BEGIN

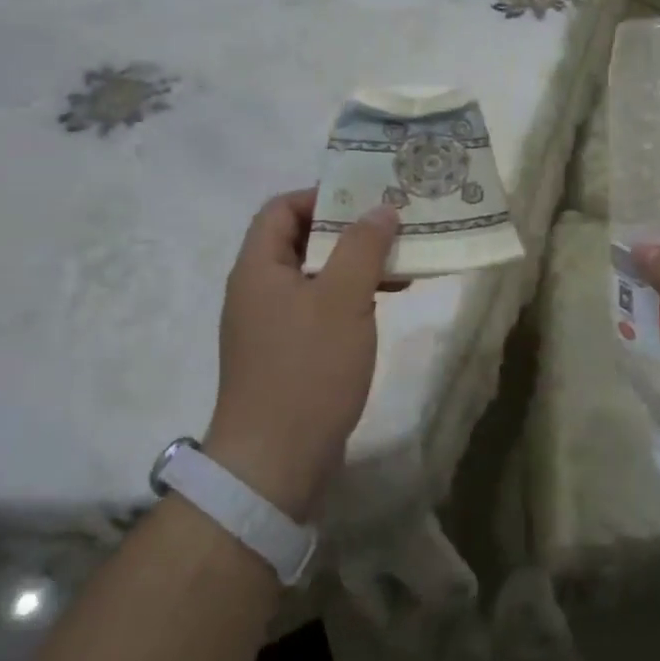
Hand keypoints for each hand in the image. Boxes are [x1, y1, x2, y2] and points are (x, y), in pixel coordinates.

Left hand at [205, 189, 398, 521]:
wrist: (274, 465)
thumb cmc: (307, 369)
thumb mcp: (343, 299)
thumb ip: (363, 246)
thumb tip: (381, 209)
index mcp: (259, 267)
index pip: (281, 207)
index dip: (322, 195)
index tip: (366, 199)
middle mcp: (258, 289)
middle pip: (301, 238)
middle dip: (349, 229)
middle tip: (393, 225)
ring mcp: (271, 323)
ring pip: (316, 273)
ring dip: (355, 263)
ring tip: (401, 261)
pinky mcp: (287, 352)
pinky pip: (320, 306)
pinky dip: (351, 295)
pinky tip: (386, 300)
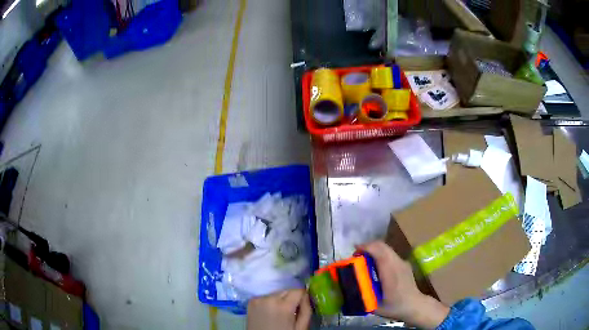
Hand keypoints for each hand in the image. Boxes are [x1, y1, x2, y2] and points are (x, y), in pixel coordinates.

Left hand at [247, 289, 311, 329]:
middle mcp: (270, 298)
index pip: (298, 291)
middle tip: (290, 312)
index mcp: (284, 306)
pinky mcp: (251, 301)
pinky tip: (269, 312)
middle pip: (286, 291)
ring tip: (278, 313)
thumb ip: (306, 310)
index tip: (301, 306)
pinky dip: (269, 302)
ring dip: (280, 300)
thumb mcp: (301, 327)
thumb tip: (306, 296)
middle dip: (291, 299)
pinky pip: (265, 297)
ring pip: (276, 293)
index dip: (302, 298)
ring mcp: (258, 299)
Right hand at [360, 241, 449, 328]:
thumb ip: (362, 295)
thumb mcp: (375, 306)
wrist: (415, 306)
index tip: (354, 253)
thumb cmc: (395, 307)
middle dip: (367, 247)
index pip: (379, 252)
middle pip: (382, 246)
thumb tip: (348, 289)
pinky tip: (375, 265)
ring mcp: (403, 262)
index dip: (366, 248)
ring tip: (364, 260)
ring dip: (374, 250)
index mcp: (390, 273)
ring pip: (386, 248)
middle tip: (356, 256)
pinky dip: (380, 254)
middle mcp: (397, 264)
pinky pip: (390, 253)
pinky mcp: (404, 263)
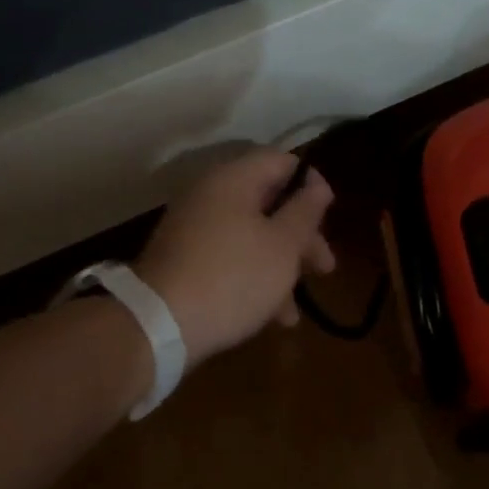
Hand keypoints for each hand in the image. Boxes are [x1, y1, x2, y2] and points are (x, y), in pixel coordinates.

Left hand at [135, 149, 335, 367]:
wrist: (159, 327)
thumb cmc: (234, 277)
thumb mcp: (283, 245)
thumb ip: (305, 211)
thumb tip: (317, 183)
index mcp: (234, 180)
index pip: (281, 161)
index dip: (311, 183)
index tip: (329, 213)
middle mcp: (210, 196)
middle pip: (269, 202)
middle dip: (301, 236)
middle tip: (325, 266)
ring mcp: (193, 230)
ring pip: (252, 236)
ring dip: (281, 266)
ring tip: (296, 308)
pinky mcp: (185, 262)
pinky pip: (230, 258)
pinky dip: (254, 278)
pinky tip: (273, 317)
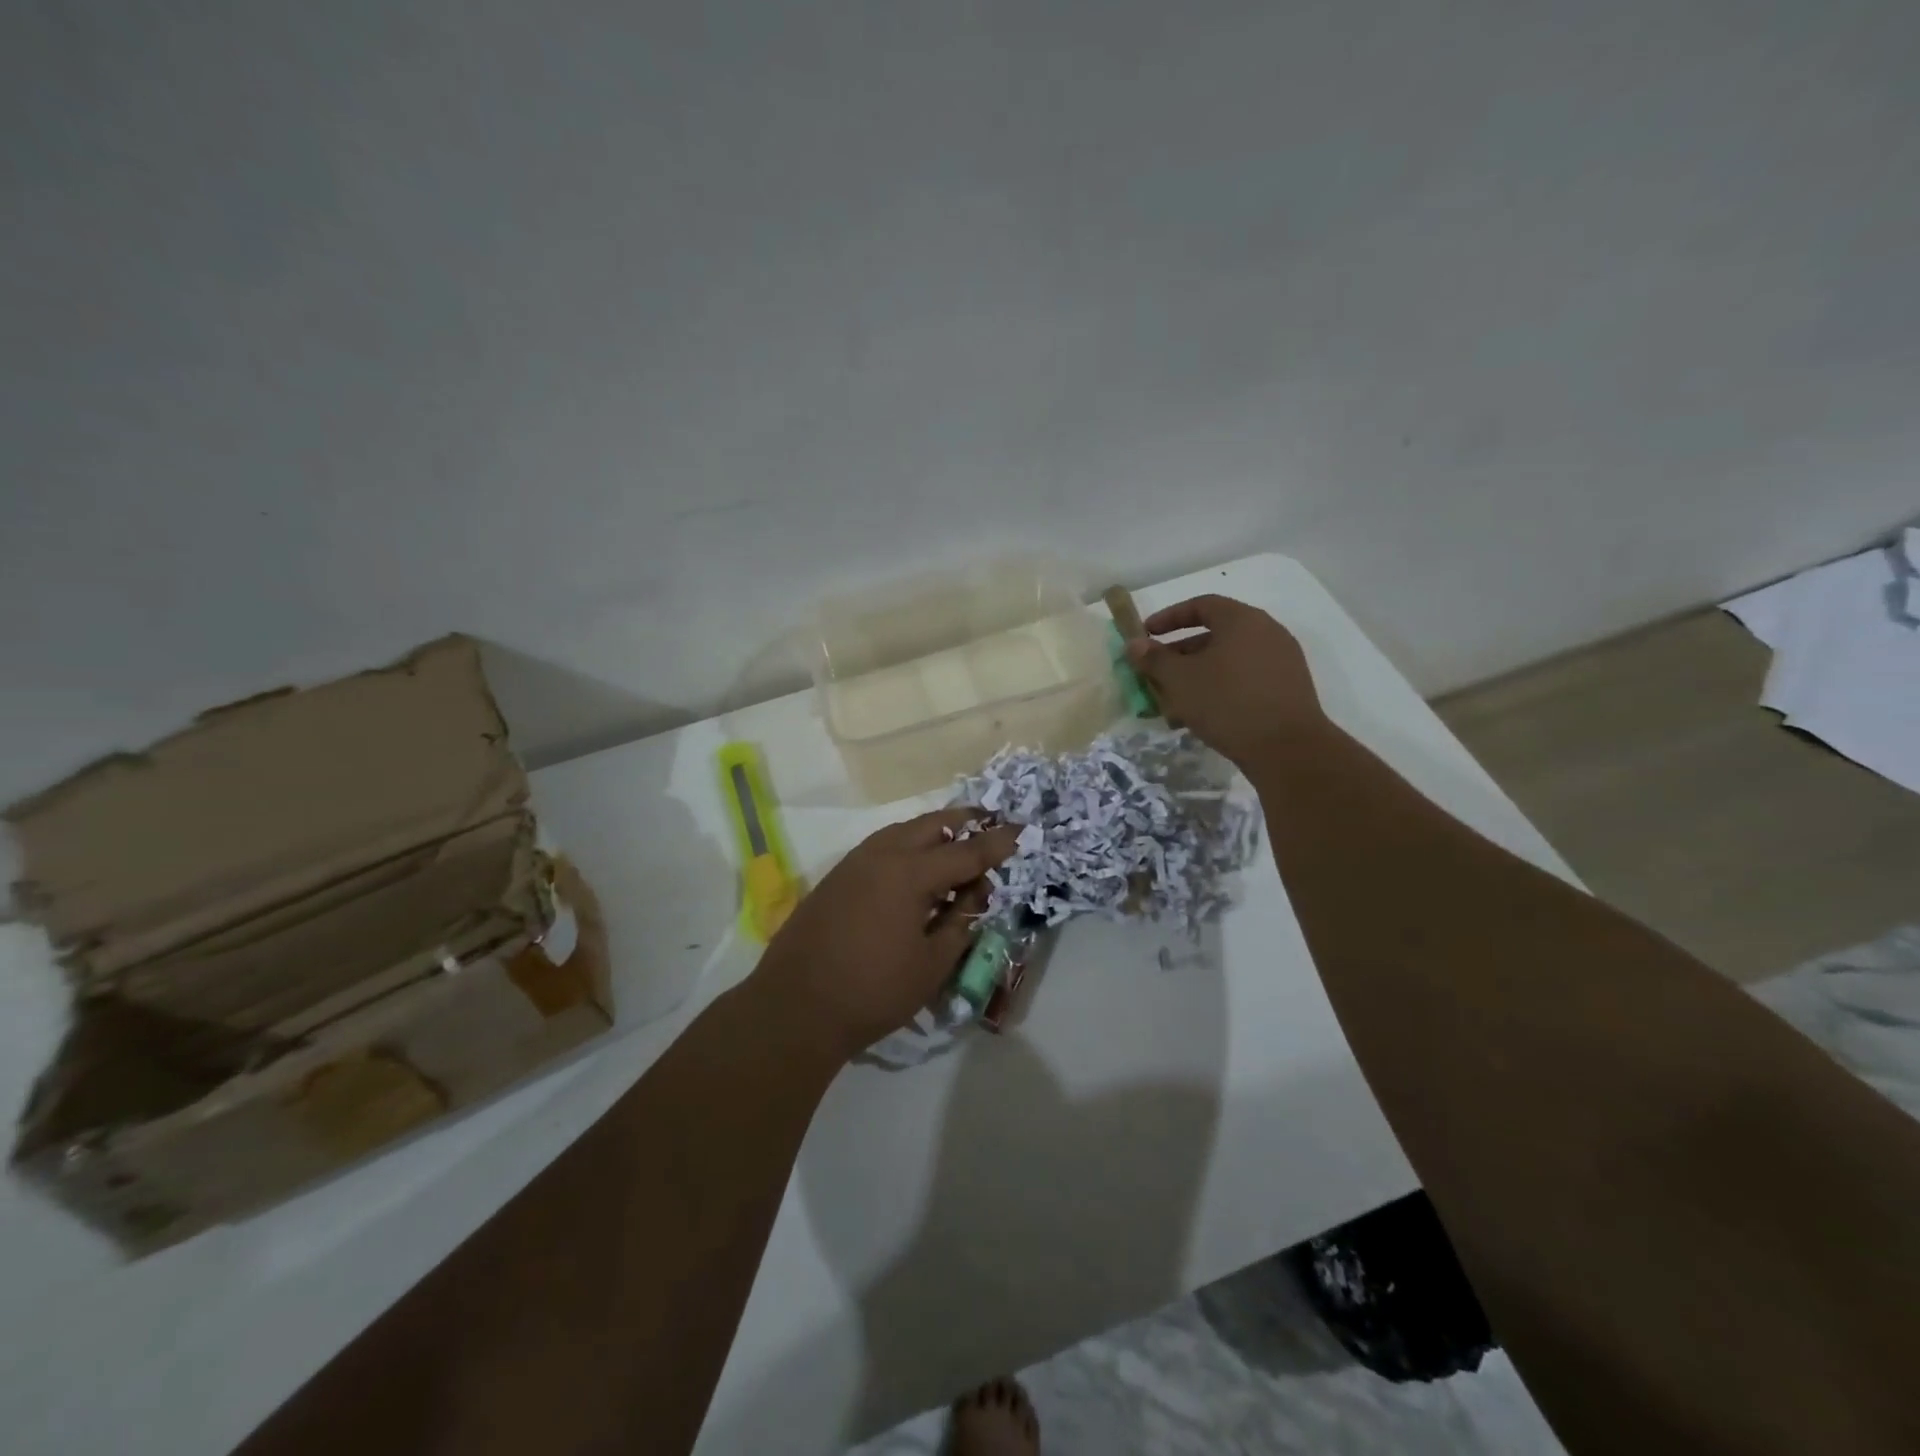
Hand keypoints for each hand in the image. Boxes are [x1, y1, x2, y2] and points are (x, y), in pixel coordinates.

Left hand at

END

Task details: Please output exactly the lines from the line containing "ring tip: (401, 261)" through the last line of the records above, both included, and leave out any pictures.

Answer to this exercise:
ring tip: (401, 261)
pinky mcp: (287, 352)
pinky pip: (320, 306)
pinky dip: (351, 295)
pinky tip: (386, 300)
Hand keypoints for each hand in the image. Boxes are [x1, y1, x2, y2] and points are (x, y), in pixel coordinates.

Left hand at [247, 289, 311, 329]:
middle mcp: (270, 298)
index pip: (298, 291)
middle tip: (290, 312)
index mcp: (284, 306)
pinky mcp: (251, 301)
pinky tip: (269, 312)
middle pip: (286, 291)
ring tip: (278, 313)
thumb ip: (306, 310)
index tip: (301, 306)
pinky dip: (269, 302)
ring dip: (280, 300)
thumb mcp: (301, 327)
thumb tip: (306, 296)
middle dip: (291, 299)
pinky pip: (265, 297)
ring pip: (276, 293)
index dip: (302, 298)
ring mcp: (258, 299)
Right hand at [360, 241, 449, 328]:
thumb ip: (362, 295)
thumb mcp: (375, 306)
wrist: (415, 306)
index tip: (354, 253)
thumb cmc: (395, 307)
middle dip: (367, 247)
index pip: (379, 252)
middle pip: (382, 246)
thumb tip: (348, 289)
pinky tip: (375, 265)
ring mcp: (403, 262)
index dip: (366, 248)
ring tip: (364, 260)
ring dip: (374, 250)
index mcp: (390, 273)
ring pip: (386, 248)
middle tip: (356, 256)
pinky dip: (380, 254)
middle mcp: (397, 264)
pinky pip: (390, 253)
pinky mcp: (404, 263)
Hand keypoints for each hand in the image. Boxes are [x1, y1, x2, y2] and points are (x, y), in pixel coordinates.

Left hand at [135, 149, 335, 367]:
wrist: (159, 327)
thumb cmc: (234, 277)
thumb mcp: (283, 245)
thumb ip: (305, 211)
thumb tip: (317, 183)
index mcp: (234, 180)
index pip: (281, 161)
index dip: (311, 183)
index tip: (329, 213)
middle mcp: (210, 196)
middle pip: (269, 202)
middle dip: (301, 236)
middle tip: (325, 266)
ring mcp: (193, 230)
ring pip: (252, 236)
ring dip: (281, 266)
ring tip: (296, 308)
pinky mcp: (185, 262)
pinky pip: (230, 258)
pinky dip: (254, 278)
pinky tip: (273, 317)
Hand keypoints for each hand in the image. Boxes are [x1, y1, x2, y2] and points are (x, y), in pixel coordinates.

Left hand at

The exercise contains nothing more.